# [SOURCE MATERIAL]
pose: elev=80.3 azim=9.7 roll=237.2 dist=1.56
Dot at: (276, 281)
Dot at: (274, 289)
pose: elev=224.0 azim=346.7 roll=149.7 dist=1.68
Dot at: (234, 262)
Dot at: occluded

# [REQUEST]
Convert the records into a JSON list of strings, one string per line with blank lines left out, starting with the line containing "pose: elev=224.0 azim=346.7" and going on through the end of the records.

# [TASK SOLUTION]
[
  "pose: elev=224.0 azim=346.7 roll=149.7 dist=1.68",
  "Dot at: (234, 262)",
  "Dot at: occluded"
]